Run this command to stop services before running other CLI commands.

vSphere CLI Locations

By default, you find the CLIs in the following locations.

/usr/lib/vmware-vmafd/bin/vecs-cli
/usr/lib/vmware-vmafd/bin/dir-cli
/usr/lib/vmware-vmca/bin/certool
/opt/vmware/bin/sso-config.sh
Note: The service-control command does not require that you specify the path.

Required Privileges for Running vSphere CLIs

Required privileges depend on the CLI that you are using and on the command that you want to run.

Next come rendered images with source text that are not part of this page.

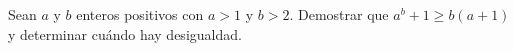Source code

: Sean $a$ y $b$ enteros positivos con $a>1$ y $b>2$. Demostrar que $a^b+1\ge b(a+1)$ y determinar cuándo hay desigualdad.
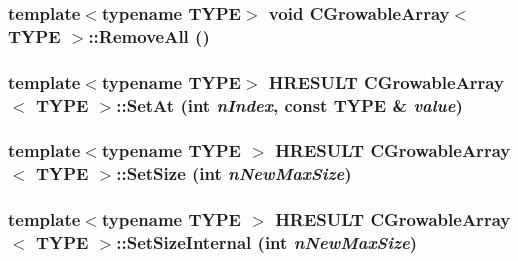 \label{class_c_growable_array_ad8d75650829296f666f9c1f099f505a4}
\hypertarget{class_c_growable_array_a1ab980cfe0dd1733f1bce0d7a2880e2d}{
\subsubsection[{RemoveAll}]{\setlength{\rightskip}{0pt plus 5cm}template$<$typename TYPE$>$ void {\bf CGrowableArray}$<$ TYPE $>$::RemoveAll ()}}
\label{class_c_growable_array_a1ab980cfe0dd1733f1bce0d7a2880e2d}
\hypertarget{class_c_growable_array_ac8768c8a2f9183af4f3f24d98f4818e1}{
\subsubsection[{SetAt}]{\setlength{\rightskip}{0pt plus 5cm}template$<$typename TYPE$>$ HRESULT {\bf CGrowableArray}$<$ TYPE $>$::SetAt ({\bf int} {\em nIndex}, \/  const TYPE \& {\em value})}}
\label{class_c_growable_array_ac8768c8a2f9183af4f3f24d98f4818e1}
\hypertarget{class_c_growable_array_a4a4ebbbb825519349a1cb07a8002975a}{
\subsubsection[{SetSize}]{\setlength{\rightskip}{0pt plus 5cm}template$<$typename TYPE $>$ HRESULT {\bf CGrowableArray}$<$ TYPE $>$::SetSize ({\bf int} {\em nNewMaxSize})}}
\label{class_c_growable_array_a4a4ebbbb825519349a1cb07a8002975a}
\hypertarget{class_c_growable_array_a038c8e7e9d43bdbc27c4260ffbf00f10}{
\subsubsection[{SetSizeInternal}]{\setlength{\rightskip}{0pt plus 5cm}template$<$typename TYPE $>$ HRESULT {\bf CGrowableArray}$<$ TYPE $>$::SetSizeInternal ({\bf int} {\em nNewMaxSize})}}
\label{class_c_growable_array_a038c8e7e9d43bdbc27c4260ffbf00f10}


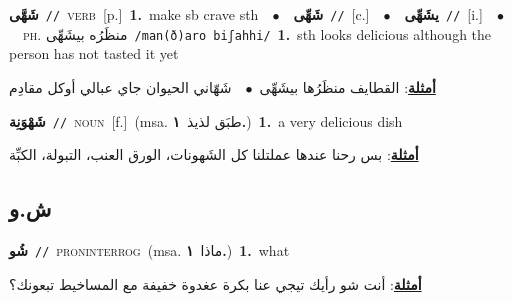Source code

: \documentclass[10pt,a4paper,twoside]{article} %
\begin{document}
\begin{multicols}{2}
{\setlength\topsep{0pt}\textbf{\foreignlanguage{arabic}{شَهَّى}}\ {\color{gray}\texttt{//}\color{black}}\ \textsc{verb}\ [p.]\ \textbf{1.}~make sb crave sth\ \ $\bullet$\ \ \setlength\topsep{0pt}\textbf{\foreignlanguage{arabic}{شَهِّى}}\ {\color{gray}\texttt{//}\color{black}}\ [c.]\ \ $\bullet$\ \ \setlength\topsep{0pt}\textbf{\foreignlanguage{arabic}{يشَهِّى}}\ {\color{gray}\texttt{//}\color{black}}\ [i.]\ \ $\bullet$\ \ \textsc{ph.} \color{gray} \foreignlanguage{arabic}{منظَرُه بيشَهِّى}\color{black}\ {\color{gray}\texttt{/{\sffamily man(ð)aro biʃahhi}/}\color{black}}\ \textbf{1.}~sth looks delicious although the person has not tasted it yet\  \begin{flushright}\color{gray}\foreignlanguage{arabic}{\textbf{\underline{\foreignlanguage{arabic}{أمثلة}}}: القطايف منظَرُها بيشَهِّى\ $\bullet$\ \  شَهّاني الحيوان جاي عبالي أوكل مقادِم}\end{flushright}\color{black}} \vspace{2mm}

{\setlength\topsep{0pt}\textbf{\foreignlanguage{arabic}{شَهْوَنِة}}\ {\color{gray}\texttt{//}\color{black}}\ \textsc{noun}\ [f.]\ \color{gray}(msa. \foreignlanguage{arabic}{طبَق لذيذ}~\foreignlanguage{arabic}{\textbf{١.}})\color{black}\ \textbf{1.}~a very delicious dish\  \begin{flushright}\color{gray}\foreignlanguage{arabic}{\textbf{\underline{\foreignlanguage{arabic}{أمثلة}}}: بس رحنا عندها عملتلنا كل الشَهونات، الورق العنب، التبولة، الكبِّة}\end{flushright}\color{black}} \vspace{2mm}

\vspace{-3mm}
\subsection*{\color{blue}\foreignlanguage{arabic}{ش.و}\color{blue}{}} 

{\setlength\topsep{0pt}\textbf{\foreignlanguage{arabic}{شُو}}\ {\color{gray}\texttt{//}\color{black}}\ \textsc{pron\textunderscore interrog}\ \color{gray}(msa. \foreignlanguage{arabic}{ماذا}~\foreignlanguage{arabic}{\textbf{١.}})\color{black}\ \textbf{1.}~what\  \begin{flushright}\color{gray}\foreignlanguage{arabic}{\textbf{\underline{\foreignlanguage{arabic}{أمثلة}}}: أنت شو رأيك تيجي عنا بكرة عغدوة خفيفة مع المساخيط تبعونك؟}\end{flushright}\color{black}} \vspace{2mm}


\end{multicols}
\end{document}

For example, for most certificate management operations, you have to be an administrator for the local vCenter Single Sign-On domain (vsphere.local by default). Some commands are available for all users.

dir-cli
You must be a member of the Administrators group in the local domain (vsphere.local by default) to run dir-cli commands. If you do not specify a user name and password, you are prompted for the password for the administrator of the local vCenter Single Sign-On domain, [email protected] by default.
vecs-cli
Initially, only the store owner and users with blanket access privileges have access to a store. Users in the Administrators group have blanket access privileges.
The MACHINE_SSL_CERT and TRUSTED_ROOTS stores are special stores. Only the root user or the administrator user, depending on the type of installation, has complete access.
certool
Most of the certool commands require that the user is in the Administrators group. All users can run the following commands.
  • genselfcacert
  • initscr
  • getdc
  • waitVMDIR
  • waitVMCA
  • genkey
  • viewcert

Changing the certool Configuration Options

When you run certool --gencert or certain other certificate initialization or management commands, the command reads all the values from a configuration file. You can edit the existing file, override the default configuration file with the -–config=<file name> option, or override values on the command line.

The configuration file, certool.cfg, is located in the /usr/lib/vmware-vmca/share/config/ directory by default.

The file has several fields with the following default values:

Country = US
Name= Acme
Organization = AcmeOrg
OrgUnit = AcmeOrg Engineering
State = California 
Locality = Palo Alto
IPAddress = 127.0.0.1	
Email = [email protected]
Hostname = server.acme.com
Note: The OU (organizationalUnitName) field is no longer mandatory.
You can change the values by specifying a modified file on the command line, or by overriding individual values on the command line, as follows.
  • Create a copy of the configuration file and edit the file. Use the --config command-line option to specify the file. Specify the full path to avoid path name issues.
  • /usr/lib/vmware-vmca/bin/certool -–gencert --config /tmp/myconfig.cfg
  • Override individual values on the command line. For example, to override Locality, run this command:
    /usr/lib/vmware-vmca/bin/certool -–gencert -–privkey=private.key –-Locality="Mountain View" 
Specify --Name to replace the CN field of the Subject name of the certificate.
  • For solution user certificates, the name is <sol_user name>@<domain> by convention, but you can change the name if a different convention is used in your environment.
  • For machine SSL certificates, the FQDN of the machine is used.

    VMCA allows only one DNSName (in the Hostname field) and no other Alias options. If the IP address is specified by the user, it is stored in SubAltName as well.

Use the --Hostname parameter to specify the DNSName of a certificate's SubAltName.